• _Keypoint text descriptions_
■ ■ ■ ■ ■

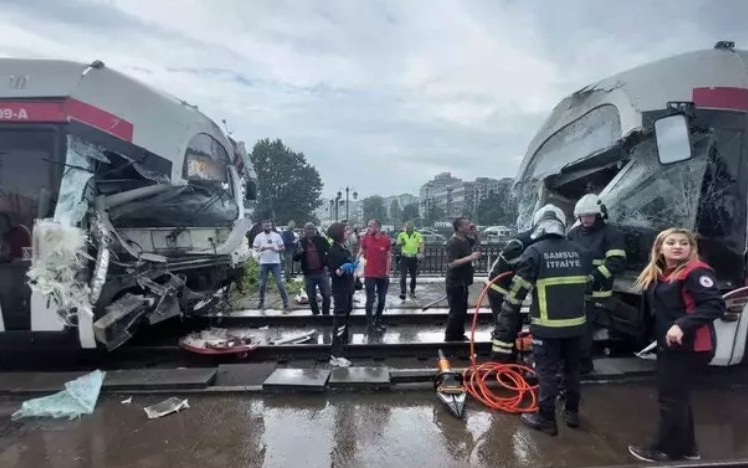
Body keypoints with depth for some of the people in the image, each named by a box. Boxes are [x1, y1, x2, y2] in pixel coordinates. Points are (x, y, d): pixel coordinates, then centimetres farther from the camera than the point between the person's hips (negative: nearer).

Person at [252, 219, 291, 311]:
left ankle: (285, 303, -2)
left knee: (279, 283, -4)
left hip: (275, 263, -1)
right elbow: (255, 249, 2)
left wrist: (276, 249, -16)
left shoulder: (277, 235, 1)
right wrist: (262, 248, -18)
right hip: (264, 263, 1)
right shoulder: (259, 236, 2)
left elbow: (282, 248, 4)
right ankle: (261, 301, 28)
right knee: (262, 283, 11)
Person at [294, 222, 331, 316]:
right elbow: (295, 258, 2)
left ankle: (326, 313, 19)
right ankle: (315, 313, 27)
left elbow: (330, 252, 3)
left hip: (322, 272, -1)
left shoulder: (321, 240, 0)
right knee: (311, 297, 11)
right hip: (309, 274, 1)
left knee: (326, 295, 3)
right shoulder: (301, 242, 2)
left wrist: (327, 264, -9)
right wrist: (298, 253, -19)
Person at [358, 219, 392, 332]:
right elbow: (360, 253, 2)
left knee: (382, 299, 14)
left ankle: (378, 321, 32)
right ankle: (370, 323, 15)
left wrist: (387, 273, -5)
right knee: (370, 299, 3)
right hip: (369, 275, -2)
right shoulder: (365, 238, -5)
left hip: (383, 275, 2)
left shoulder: (387, 240, -5)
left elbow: (389, 257, -1)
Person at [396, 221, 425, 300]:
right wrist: (401, 243, -13)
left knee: (413, 277, 11)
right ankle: (402, 293, -12)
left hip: (414, 258, 0)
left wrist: (421, 253, -28)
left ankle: (412, 292, 27)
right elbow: (397, 244, 11)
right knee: (403, 276, -10)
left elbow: (422, 244, -10)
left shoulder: (418, 235, 0)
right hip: (404, 257, 0)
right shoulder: (401, 234, 6)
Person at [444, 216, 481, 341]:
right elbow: (451, 263, -29)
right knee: (456, 311, -5)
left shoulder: (465, 239, 6)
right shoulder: (453, 243, -22)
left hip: (462, 282, 10)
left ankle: (459, 335, 31)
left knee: (462, 310, 18)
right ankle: (450, 337, 6)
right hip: (455, 284, -10)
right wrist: (470, 257, -30)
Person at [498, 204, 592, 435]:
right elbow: (586, 285, 16)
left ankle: (546, 418, 12)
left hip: (547, 325, -5)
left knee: (547, 372, 4)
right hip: (576, 323, 5)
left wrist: (507, 311, 4)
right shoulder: (581, 252, 4)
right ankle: (572, 412, 32)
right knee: (572, 369, 20)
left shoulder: (534, 252, -11)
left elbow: (519, 287, -9)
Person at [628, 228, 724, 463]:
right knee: (678, 396, 18)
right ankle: (686, 447, 33)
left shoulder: (697, 272, -15)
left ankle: (667, 450, 16)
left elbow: (715, 305, -24)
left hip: (690, 346, -9)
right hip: (669, 344, 9)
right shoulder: (657, 275, 10)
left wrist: (682, 325, -31)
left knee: (671, 398, 1)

■ ■ ■ ■ ■

• _Exercise objective_
Rewrite the entries from the line with "left knee: (279, 283, -4)" up to and including the line with "left hip: (383, 275, 2)", offsetting every value in each keypoint triple (x, y and depth alike) by 107. Keep each person line and its box unchanged.

• _Result below_
left knee: (386, 390, 103)
left hip: (382, 370, 106)
right elbow: (362, 356, 109)
left wrist: (383, 356, 91)
left shoulder: (384, 342, 108)
right wrist: (369, 355, 89)
right hip: (371, 370, 108)
right shoulder: (366, 343, 109)
left elbow: (389, 355, 111)
right ankle: (368, 408, 135)
right knee: (369, 390, 118)
Person at [294, 222, 331, 316]:
right elbow: (402, 365, 109)
left ankle: (433, 420, 126)
right ankle: (422, 420, 134)
left elbow: (437, 359, 110)
left hip: (429, 379, 106)
left shoulder: (428, 347, 107)
right knee: (418, 404, 118)
right hip: (416, 381, 108)
left knee: (433, 402, 110)
right shoulder: (408, 349, 109)
left wrist: (434, 371, 98)
right wrist: (405, 360, 88)
Person at [358, 219, 392, 332]:
right elbow: (467, 360, 109)
left knee: (489, 406, 121)
left ankle: (485, 428, 139)
right ankle: (477, 430, 122)
left wrist: (494, 380, 102)
right knee: (477, 406, 110)
right hip: (476, 382, 105)
right shoulder: (472, 345, 102)
left hip: (490, 382, 109)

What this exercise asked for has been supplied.